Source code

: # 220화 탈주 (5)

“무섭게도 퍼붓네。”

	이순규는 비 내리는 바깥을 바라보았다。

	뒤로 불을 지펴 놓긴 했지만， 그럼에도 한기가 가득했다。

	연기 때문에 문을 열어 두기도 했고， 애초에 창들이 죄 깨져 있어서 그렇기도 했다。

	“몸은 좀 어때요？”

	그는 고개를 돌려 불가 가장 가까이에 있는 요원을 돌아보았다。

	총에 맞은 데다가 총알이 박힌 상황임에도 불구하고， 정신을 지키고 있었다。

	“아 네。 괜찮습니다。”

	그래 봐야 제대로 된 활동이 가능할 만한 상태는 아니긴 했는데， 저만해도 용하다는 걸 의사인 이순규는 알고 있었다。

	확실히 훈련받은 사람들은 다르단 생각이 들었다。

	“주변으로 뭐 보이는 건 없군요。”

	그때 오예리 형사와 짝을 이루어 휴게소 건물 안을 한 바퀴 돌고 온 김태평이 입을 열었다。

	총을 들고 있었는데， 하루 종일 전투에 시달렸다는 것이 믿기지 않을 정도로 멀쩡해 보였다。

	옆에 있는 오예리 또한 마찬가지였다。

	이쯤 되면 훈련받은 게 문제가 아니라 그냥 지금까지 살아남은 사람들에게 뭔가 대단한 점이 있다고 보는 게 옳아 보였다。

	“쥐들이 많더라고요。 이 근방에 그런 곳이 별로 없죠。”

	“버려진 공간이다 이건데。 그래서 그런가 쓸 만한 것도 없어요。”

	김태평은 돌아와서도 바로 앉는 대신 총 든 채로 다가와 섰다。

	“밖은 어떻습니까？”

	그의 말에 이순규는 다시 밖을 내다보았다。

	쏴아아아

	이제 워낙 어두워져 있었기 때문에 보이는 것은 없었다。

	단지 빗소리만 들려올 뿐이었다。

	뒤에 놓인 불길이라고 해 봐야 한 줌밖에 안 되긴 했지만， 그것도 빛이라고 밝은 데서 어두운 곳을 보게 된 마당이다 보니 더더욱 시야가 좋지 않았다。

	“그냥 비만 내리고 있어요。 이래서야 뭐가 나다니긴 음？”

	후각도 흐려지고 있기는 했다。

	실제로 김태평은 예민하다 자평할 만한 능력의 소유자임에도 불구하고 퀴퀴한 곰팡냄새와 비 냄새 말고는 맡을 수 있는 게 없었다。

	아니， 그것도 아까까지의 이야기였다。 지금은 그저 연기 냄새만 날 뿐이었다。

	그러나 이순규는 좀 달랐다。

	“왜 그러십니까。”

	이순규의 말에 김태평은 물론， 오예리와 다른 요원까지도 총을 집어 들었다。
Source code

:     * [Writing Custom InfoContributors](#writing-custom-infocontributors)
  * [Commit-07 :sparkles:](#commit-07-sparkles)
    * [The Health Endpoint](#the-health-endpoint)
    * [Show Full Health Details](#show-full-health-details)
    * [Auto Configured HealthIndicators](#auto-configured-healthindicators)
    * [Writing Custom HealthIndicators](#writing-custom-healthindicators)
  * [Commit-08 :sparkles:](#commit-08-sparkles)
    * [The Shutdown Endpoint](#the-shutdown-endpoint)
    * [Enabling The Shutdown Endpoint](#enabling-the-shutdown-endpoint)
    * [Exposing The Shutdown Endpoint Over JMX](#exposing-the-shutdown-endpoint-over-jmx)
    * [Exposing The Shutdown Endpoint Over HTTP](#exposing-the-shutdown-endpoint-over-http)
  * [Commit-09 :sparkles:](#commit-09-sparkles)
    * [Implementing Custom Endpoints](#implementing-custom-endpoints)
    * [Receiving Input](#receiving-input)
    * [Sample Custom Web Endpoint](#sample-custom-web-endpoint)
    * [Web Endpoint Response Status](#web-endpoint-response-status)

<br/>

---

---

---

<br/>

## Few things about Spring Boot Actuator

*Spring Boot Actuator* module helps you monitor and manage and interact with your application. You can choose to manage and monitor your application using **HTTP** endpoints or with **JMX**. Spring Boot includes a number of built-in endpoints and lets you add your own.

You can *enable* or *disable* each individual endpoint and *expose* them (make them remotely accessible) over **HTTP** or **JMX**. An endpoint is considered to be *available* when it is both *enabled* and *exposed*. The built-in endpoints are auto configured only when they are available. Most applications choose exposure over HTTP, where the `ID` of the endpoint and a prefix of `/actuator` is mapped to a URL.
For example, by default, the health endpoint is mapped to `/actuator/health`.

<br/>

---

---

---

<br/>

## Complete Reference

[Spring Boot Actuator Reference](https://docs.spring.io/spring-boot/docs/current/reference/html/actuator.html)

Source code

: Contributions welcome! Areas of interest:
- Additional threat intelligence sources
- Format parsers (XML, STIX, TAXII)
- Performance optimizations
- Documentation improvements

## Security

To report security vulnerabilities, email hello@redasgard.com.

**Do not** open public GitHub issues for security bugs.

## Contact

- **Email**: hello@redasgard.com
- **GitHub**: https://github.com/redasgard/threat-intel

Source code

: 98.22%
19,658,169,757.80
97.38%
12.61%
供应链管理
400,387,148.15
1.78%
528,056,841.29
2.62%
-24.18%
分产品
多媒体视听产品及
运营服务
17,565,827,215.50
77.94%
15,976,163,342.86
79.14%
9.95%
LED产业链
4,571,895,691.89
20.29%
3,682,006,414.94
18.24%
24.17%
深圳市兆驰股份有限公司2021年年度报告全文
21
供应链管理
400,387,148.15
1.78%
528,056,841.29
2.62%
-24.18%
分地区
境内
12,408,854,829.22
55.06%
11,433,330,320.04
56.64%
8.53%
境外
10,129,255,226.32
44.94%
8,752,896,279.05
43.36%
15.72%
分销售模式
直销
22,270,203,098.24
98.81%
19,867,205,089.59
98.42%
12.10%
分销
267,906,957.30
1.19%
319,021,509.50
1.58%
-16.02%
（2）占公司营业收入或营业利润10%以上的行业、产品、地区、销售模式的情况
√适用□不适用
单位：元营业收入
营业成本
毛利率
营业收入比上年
-- -- --
**EXERCISE REQUIREMENTS**
Each line above with the word "sparkles" needs to be copied.

**REPLY**
  * [Commit-07 :sparkles:](#commit-07-sparkles)
  * [Commit-08 :sparkles:](#commit-08-sparkles)
  * [Commit-09 :sparkles:](#commit-09-sparkles)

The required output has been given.